The serine protease homologous (SPH) is an important cofactor of prophenoloxidase-activating enzyme (PPAE). The gene of SPH of Chinese mitten crab Eriocheir sinensis (EsSPH) in hemocytes was cloned and characterized using reverse transcript polymerase chain reaction (RT-PCR) and rapid amplification of cDNA ends (RACE). The SPH cDNA consisted of 1386 bp with an open reading frame (ORF) encoded a protein of 378 amino acids, 154 bp 5'-untranslated region, and 95 bp 3'-untranslated region. Sequence comparisons against the GenBank database showed that EsSPH deduced amino acids had an overall identity to the gene of serine protease family from 41% to 70% of 15 invertebrate species. The protein had the structural characteristics of SPH, including the conserved six cysteine residues in the N-terminal clip domain and the functional activity (His157, Asp209, Gly311) in the C-terminal serine proteinase-like domain. To analyze the role of EsSPH in an acute infection, the temporal expression of the EsSPH gene after the Aeromonas hydrophila challenge was measured by real-time RT-PCR. The EsSPH transcripts in hemocytes significantly increased at 6 h, 12 h and 48 h over time after the A. hydrophila injection. This expression pattern shows that EsSPH has the potential to defend against invading microorganisms. The mRNA transcripts of EsSPH were detected in all tissues with the highest in the hepatopancreas. Interestingly, the mRNA transcripts of EsSPH and proPO were found in ova and expressed in oosperms, suggesting that the maternal transfer of EsSPH and proPO may exit in crab, but this warrants confirmation in further research.

Molecular cloning and characterization of the lipopolysaccharide and beta-1, 3-glucan binding protein in Chinese mitten crab (Eriocheir sinensis).

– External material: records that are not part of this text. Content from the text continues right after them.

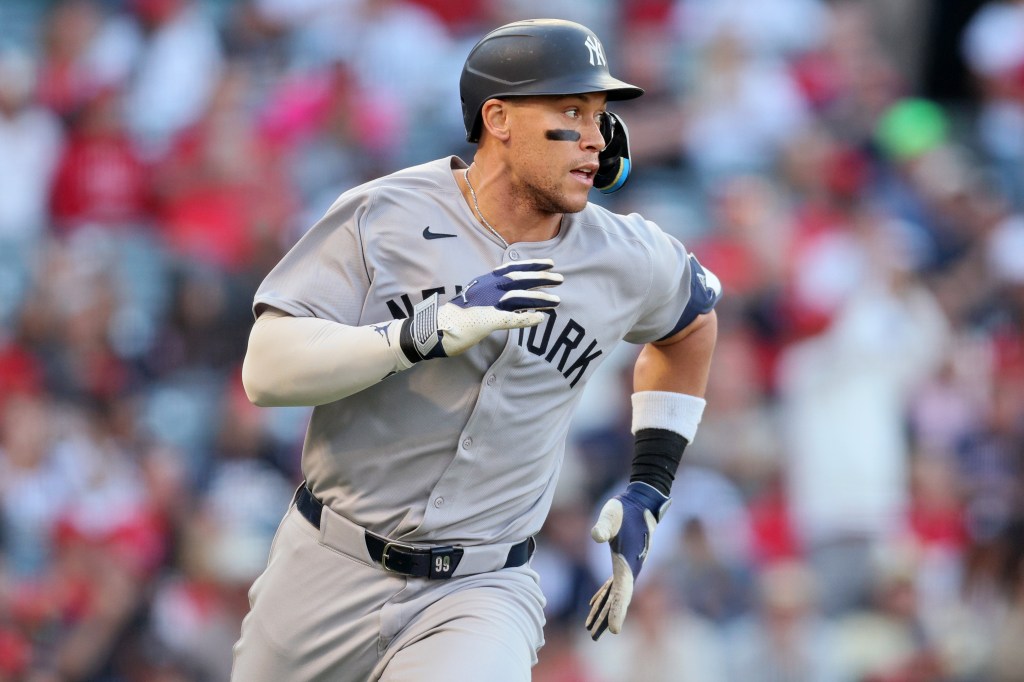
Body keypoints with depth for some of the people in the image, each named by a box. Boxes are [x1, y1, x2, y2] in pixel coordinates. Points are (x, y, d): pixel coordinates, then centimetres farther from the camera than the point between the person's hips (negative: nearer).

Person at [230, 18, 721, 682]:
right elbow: (267, 368, -18)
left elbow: (694, 317, 22)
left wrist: (648, 491, 15)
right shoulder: (383, 216, -9)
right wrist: (432, 330, -30)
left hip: (481, 593, 0)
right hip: (329, 574, 0)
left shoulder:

The lipopolysaccharide and beta-1, 3-glucan binding protein (LGBP) is a pattern recognition protein which is fundamental for the innate immune response of crustaceans. A partial cDNA produced by the random sequencing of cDNA clones from a haemocyte cDNA library of Eriocheir sinensis showed similarity to the LGBP gene of the Chinese shrimp (Fenneropenaeus chinensis). The full-length cDNA was subsequently cloned and sequenced by the technique of rapid amplification of cDNA ends (RACE). The E. sinensis LGBP gene (designated as Es-LGBP) was 1236 bases long and was capable of encoding a polypeptide of 362 amino acids showing significant similarity to homologous genes in shrimp. The crab LGBP deduced amino acid sequence carrying conserved features of this gene family including a potential recognition motif for beta-1, 3 linkages of polysaccharides and putative RGD (Arg-Gly-Asp)cell adhesion sites. Real-time quantitative reverse transcription-PCR (RT-PCR) analysis showed that LGBP gene expresses in haemocytes, hepatopancreas, muscles, gills, stomachs, and intestines with the highest level in haemocytes and the lowest in the stomach. The LGBP gene expression is up-regulated upon bacterial infection and the binding of lipopolysaccharide and beta-1, 3-glucan to LGBP could induce a series of immune reactions. The temporal expression of the LGBP gene after bacterial challenge was measured by real-time quantitative RT-PCR. The result demonstrated that the LGBP gene expression in crab was up-regulated at 1.5 h post-injection of bacteria followed by a step by step recovery at 12 and 24 h. Our data suggest that the crab LGBP is an inducible acute-phase protein that could be critical in crab immunity.